何故か目覚めて気づいたら、川原に寝そべり時代劇のように着物を着た人達が周りにいてビックリした。
え、何、お祭り?
とは思ったが、髷の男の人が時折いたから何となく違う気はする。
そして皆私よりもうんと背が高い。というかこの違和感…私がちっちゃい!!?
自分の手の平、足、お腹を見れば幼児そのもので着物もボロいのを着ているみたい。鏡が無いので、取り合えず確かめようと川原の水を覗けば、姿は思った通り。こんなワケのわからない状況で何も出来ないチビッ子になっていようとは…。がっくり。
しかし、私はふと思う。
そういえば自分は誰だろう?と。
日本ということもわかるし、車があったことも、デカイビルがあったことも覚えている。でも、自分が誰でどういう人間だったかは分からない。
チビッ子になりガックリとしている心情からして私は成人してはいたのだと思う。そして自分のことを『私』と言っていることからして、きっと性別のほうは女だったのだと思う。まぁ、たまに男の人でも言うことはあるが…。
この世界が自分がいた世界でないことは確かだった。そうでなければ、この世界で私は軽い記憶喪失になっている、ちょっと思考の痛い子になるだろう。
そんな感じで半ばフラフラとしていると、結構歩いたのか、目の前にはキラキラしい世界がいつの間にか広がっていた。
女の人達がごった返している異様な町で、道の横にある建物には格子がついており、中を見れば…ん?男?
とても綺麗な男の人達が美しい着物を着て中にいた。
あれ?可笑しいな、私の知っているああいうのは女の人がやっていた気がするのに。
やはりまだまだ違和感が拭えない。
もう夜も本番になり、この町の光もいっそう強くなってくる。歩き疲れて足が痛くなった私は、妓楼屋?女郎屋?(なんと言うのかは分からないが)らしき建物の裏辺りでしゃがんで休む事にした。

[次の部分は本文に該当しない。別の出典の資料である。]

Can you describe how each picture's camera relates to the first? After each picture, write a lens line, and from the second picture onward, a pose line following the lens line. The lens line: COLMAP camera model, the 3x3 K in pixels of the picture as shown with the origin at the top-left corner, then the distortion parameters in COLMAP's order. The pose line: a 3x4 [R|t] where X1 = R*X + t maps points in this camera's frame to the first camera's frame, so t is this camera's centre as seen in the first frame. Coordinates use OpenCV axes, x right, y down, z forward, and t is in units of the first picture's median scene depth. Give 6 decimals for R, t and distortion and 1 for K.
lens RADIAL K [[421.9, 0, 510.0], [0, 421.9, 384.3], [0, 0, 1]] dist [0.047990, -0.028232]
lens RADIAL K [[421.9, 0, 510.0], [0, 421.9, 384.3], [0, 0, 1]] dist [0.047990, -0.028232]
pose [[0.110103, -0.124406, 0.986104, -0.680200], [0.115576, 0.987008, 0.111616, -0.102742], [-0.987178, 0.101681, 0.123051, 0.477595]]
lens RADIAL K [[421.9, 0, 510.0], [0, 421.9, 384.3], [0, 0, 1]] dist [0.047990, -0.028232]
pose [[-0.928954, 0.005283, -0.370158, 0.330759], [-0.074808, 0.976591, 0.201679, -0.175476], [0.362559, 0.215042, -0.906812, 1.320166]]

すると急に心寂しくなり、泣きそうになる。体が子供だからか理性よりも本能が前に引き出されてしまい、目頭が熱くなってきた。
「ぅっ…ふぇ、」
ザクッ
「?お前さん、こんな所でどーした?」
泣き声が漏れそうになった時、突然声を掛けられた。ビックリして声がしたほうへと顔を向けると、50代くらいの白髪を生やした厳格そうな見た目のおじさんが、眉間にシワを寄せて此方を見ている。
ちょっと怖い。
「迷子か?」
ビックリしたのと、おじさんが怖いのとで声が出ない私は首を横に振るしか出来なかった。
「親はいんのか?」
尚も質問してくるおじさんに、またしても首を横に振る私。
「じゃあ…帰る所はどうだ?」
「な…ぃ」
3回目の問いでようやく声が出た。
しかし返事をしたのは良いが、この人は何がしたいのだろう?
するとおじさんはブツブツと聞こえない独り言を念仏のように唱え始めた。
『捨て子か?いや、親…ない……でも…から』
なに言ってるのか分からない私は、キョトンとおじさんを見上げる。
そんな私を厳つい目でジーっと見つめると、ニッと笑顔を見せた。
「よし、器量は良いな」
「?」
「なぁ、お前さん。行くところがないなら、俺の所で働くか?」
そんな誘い文句に、行き場も、この世界の事も何もかもが分からない私には、差し伸ばしてくれた手をとる事以外の選択肢なんてものを見つけられる筈が無かった。